Smart pacifier for infants in the NICU

Researchers have developed a smart pacifier that can monitor newborn infants and send information wirelessly to their caregivers.

By GlobalData Healthcare

Researchers from Washington State University have developed a smart pacifier that can monitor newborn infants who are in the special care unit due to being born prematurely or other issues. While in the infant’s mouth, the pacifier will sample their saliva while monitoring their sodium and potassium levels. It will also send the information wirelessly to the child’s caregivers.

This device will be especially helpful for babies who are in the neonatal intensive care unit (NICU), as they are at higher risk of dehydration and electrolyte imbalance.
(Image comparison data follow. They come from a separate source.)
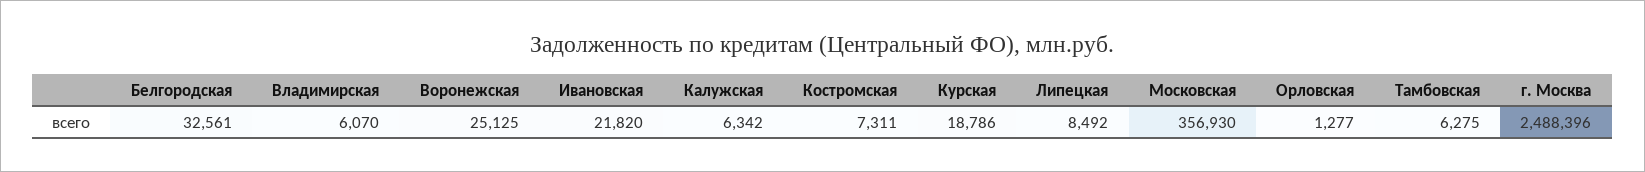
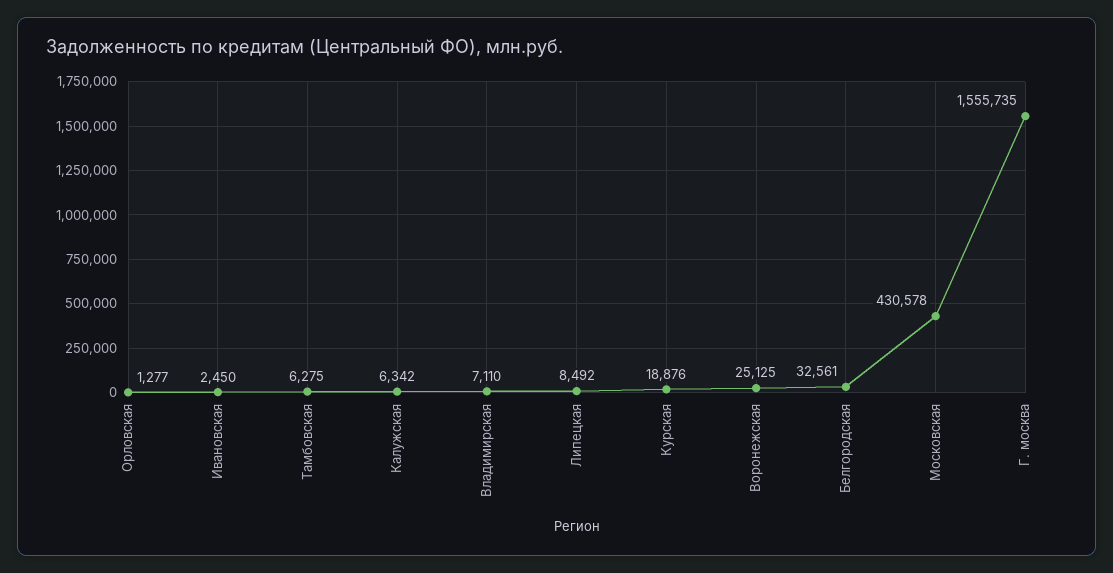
  {
    "Белгородская": 32561,
-   "Владимирская": 6070,
+   "Владимирская": 7110,
    "Воронежская": 25125,
-   "Ивановская": 21820,
+   "Ивановская": 2450,
    "Калужская": 6342,
-   "Костромская": 7311,
-   "Курская": 18786,
+   "Курская": 18876,
    "Липецкая": 8492,
-   "Московская": 356930,
+   "Московская": 430578,
    "Орловская": 1277,
    "Тамбовская": 6275,
-   "г. Москва": 2488396
+   "г. Москва": 1555735
  }

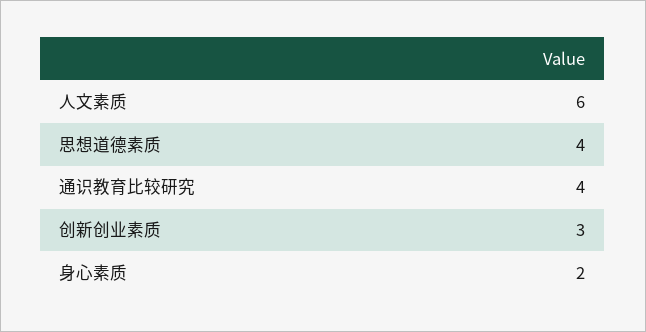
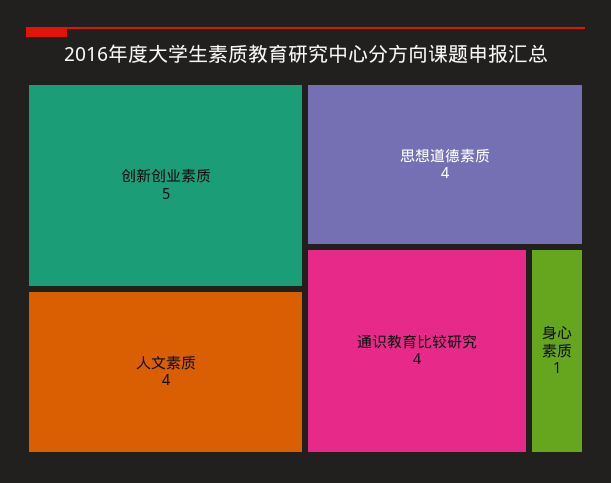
  {
-   "人文素质": 6,
+   "人文素质": 4,
    "思想道德素质": 4,
    "通识教育比较研究": 4,
-   "创新创业素质": 3,
+   "创新创业素质": 5,
-   "身心素质": 2
+   "身心素质": 1
  }

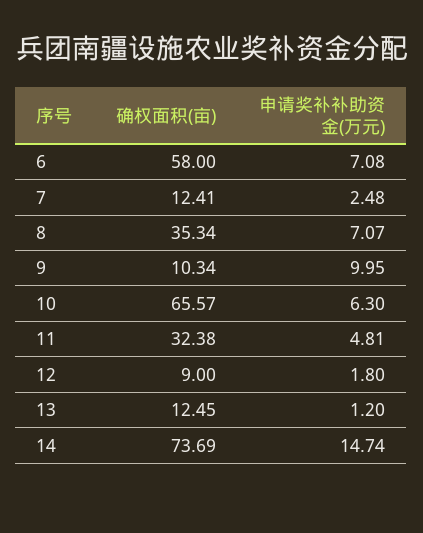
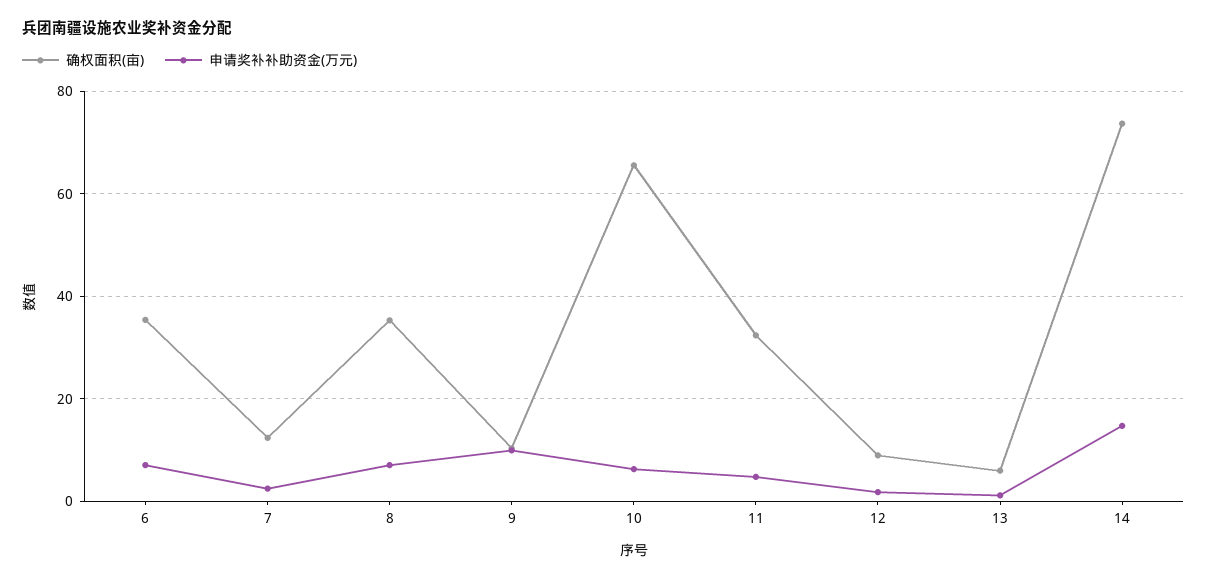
  {
    "确权面积(亩)": {
-     "6": 58,
+     "6": 36,
      "7": 12.41,
      "8": 35.34,
      "9": 10.34,
      "10": 65.57,
      "11": 32.38,
      "12": 9,
-     "13": 12.45,
+     "13": 6,
      "14": 73.69
    },
    "申请奖补补助资金(万元)": {
      "6": 7.08,
      "7": 2.48,
      "8": 7.07,
      "9": 9.95,
      "10": 6.3,
      "11": 4.81,
      "12": 1.8,
      "13": 1.2,
      "14": 14.74
    }
  }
Babies in intensive care often need bloodwork multiple times a day to monitor their condition, so this pacifier has the ability to reduce those bloodwork tests. Initial data from the studies have shown that the pacifier tracks closely with data from the blood tests, so the pacifier should be able to replace the bloodwork. In addition, the pacifier will monitor infants continuously, whereas bloodwork leaves a gap because it is generally done once in the morning and once in the evening. This pacifier looks and feels similar to regular pacifiers that are used in day-to-day life, but it includes small sensors that measure sodium and potassium, with this information then sent to caregivers via Bluetooth.

Remote patient monitoring devices such as this smart pacifier are becoming more prominent. A recent GlobalData poll shows that acceptance rates of remote patient monitoring devices have increased, as 66% of participants are more willing to use them. On the other hand, 17% are not as willing due to privacy concerns. Despite this, the remote patient monitoring market is set to reach $760m by 2030.

The smart pacifier has only been tested on a small sample of infants so far. Its developers hope to test it on a larger scale soon, and eventually make it an affordable and accessible device to make NICU care less disruptive for newborns.